Выбранный текст:

==*==

Чтение онлайн

ЖАНРЫ

Благородство поражения. Трагический герой в японской истории
Шрифт:

Разъяренный неудачей, твердо намереваясь спасти свою честь, Итакура решил предпринять общую атаку на рассвете в первый день Нового года (14 февраля по западному календарю). На этот раз неудача была еще более полной. Около четырех тысяч правительственных солдат было убито и ранено. Генерал Итакура, который в припадке внезапной решимости поставил на карту все и лично возглавил атаку, был убит. Очевидно, он предчувствовал свою смерть, поскольку накануне наступления написал мрачное прощальное стихотворение, в котором просил: «Когда от цветка, распустившегося в новогодний день, останется только имя, вспомни, что это был командующий наших сил (сакигакэ-то сирэ)! [399] »

399

Окада (Амакуса, с. 161) цитирует эту поэму, но сомневается в ее аутентичности.

Известие том, что командующий генерал был убит крестьянским сбродом, произвело шок среди руководителей правительства в Эдо. Это было крайнее унижение, которое могло серьезно подорвать их престиж как в Японии, так и за рубежом: если простые фермеры могли успешно

глумиться над Бакуфу, что же могло произойти, если бы восстали крупные даймё? Самого Итакура посмертно порицали за непродуманность тактики, приведшей к несчастью. Одновременно, нескольким даймё с Кюсю было приказано присоединиться со своими силами к Мацудайра для проведения завершающей кампании против инсургентов.

==*==

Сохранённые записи
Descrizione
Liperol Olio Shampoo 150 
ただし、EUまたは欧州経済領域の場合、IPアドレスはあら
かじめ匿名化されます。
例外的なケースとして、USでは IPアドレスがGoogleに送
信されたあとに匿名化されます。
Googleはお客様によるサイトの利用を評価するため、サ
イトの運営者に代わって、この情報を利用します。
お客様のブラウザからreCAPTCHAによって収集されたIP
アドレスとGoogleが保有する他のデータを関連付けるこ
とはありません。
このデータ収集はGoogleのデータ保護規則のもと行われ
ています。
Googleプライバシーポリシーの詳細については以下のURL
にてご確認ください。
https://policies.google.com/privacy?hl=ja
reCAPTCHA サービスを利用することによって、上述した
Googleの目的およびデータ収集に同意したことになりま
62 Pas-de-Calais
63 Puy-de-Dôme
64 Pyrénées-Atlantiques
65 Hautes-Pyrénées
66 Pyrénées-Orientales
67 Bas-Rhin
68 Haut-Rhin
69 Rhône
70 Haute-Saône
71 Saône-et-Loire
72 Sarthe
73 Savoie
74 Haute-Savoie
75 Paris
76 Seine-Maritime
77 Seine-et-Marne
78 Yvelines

==*==

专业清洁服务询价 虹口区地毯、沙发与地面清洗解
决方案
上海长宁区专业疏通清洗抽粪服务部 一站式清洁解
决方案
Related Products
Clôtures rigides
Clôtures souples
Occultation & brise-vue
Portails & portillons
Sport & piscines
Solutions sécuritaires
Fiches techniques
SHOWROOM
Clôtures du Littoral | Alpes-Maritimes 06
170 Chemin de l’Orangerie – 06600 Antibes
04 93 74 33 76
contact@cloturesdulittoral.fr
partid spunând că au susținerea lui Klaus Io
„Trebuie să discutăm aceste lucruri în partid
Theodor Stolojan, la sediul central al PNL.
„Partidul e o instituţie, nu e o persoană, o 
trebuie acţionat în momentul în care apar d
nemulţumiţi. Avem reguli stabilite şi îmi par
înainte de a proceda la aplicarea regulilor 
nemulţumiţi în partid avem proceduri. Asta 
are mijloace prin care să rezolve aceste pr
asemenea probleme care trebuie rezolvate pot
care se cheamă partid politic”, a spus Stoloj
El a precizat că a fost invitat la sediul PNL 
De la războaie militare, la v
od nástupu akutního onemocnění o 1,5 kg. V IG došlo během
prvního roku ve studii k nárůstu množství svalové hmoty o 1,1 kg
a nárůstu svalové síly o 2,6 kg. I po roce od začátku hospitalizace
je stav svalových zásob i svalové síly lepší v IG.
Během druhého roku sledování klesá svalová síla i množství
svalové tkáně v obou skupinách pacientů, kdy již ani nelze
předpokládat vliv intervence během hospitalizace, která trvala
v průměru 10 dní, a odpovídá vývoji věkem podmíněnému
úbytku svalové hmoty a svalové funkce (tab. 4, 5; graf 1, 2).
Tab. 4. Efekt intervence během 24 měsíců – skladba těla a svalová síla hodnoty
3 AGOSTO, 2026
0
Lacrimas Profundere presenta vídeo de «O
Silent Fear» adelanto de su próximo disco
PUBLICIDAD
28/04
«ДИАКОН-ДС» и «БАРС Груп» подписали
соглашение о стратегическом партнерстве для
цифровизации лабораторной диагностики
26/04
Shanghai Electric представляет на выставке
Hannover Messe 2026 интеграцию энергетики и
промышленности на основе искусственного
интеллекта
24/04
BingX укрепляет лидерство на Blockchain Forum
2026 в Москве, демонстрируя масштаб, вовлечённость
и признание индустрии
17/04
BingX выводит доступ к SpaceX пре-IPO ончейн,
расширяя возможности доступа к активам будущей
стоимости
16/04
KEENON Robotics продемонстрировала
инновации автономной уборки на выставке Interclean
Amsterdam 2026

==*==

О задании:
Перескажите короче абзац выбранного текста, который начинается словами «Разъяренный неудачей», и сохраните его главные факты.

Результат задания:
Итакура хотел спасти свою честь после неудачи и решил начать общую атаку на рассвете в первый день Нового года (14 февраля по западному календарю). Новая попытка провалилась еще сильнее: около четырех тысяч правительственных солдат были убиты и ранены. Сам Итакура лично возглавил атаку и погиб. По-видимому, он предчувствовал смерть: накануне наступления он написал мрачное прощальное стихотворение. В нем он просил вспомнить, что новогодний цветок, от которого осталось лишь имя, был командующим их сил.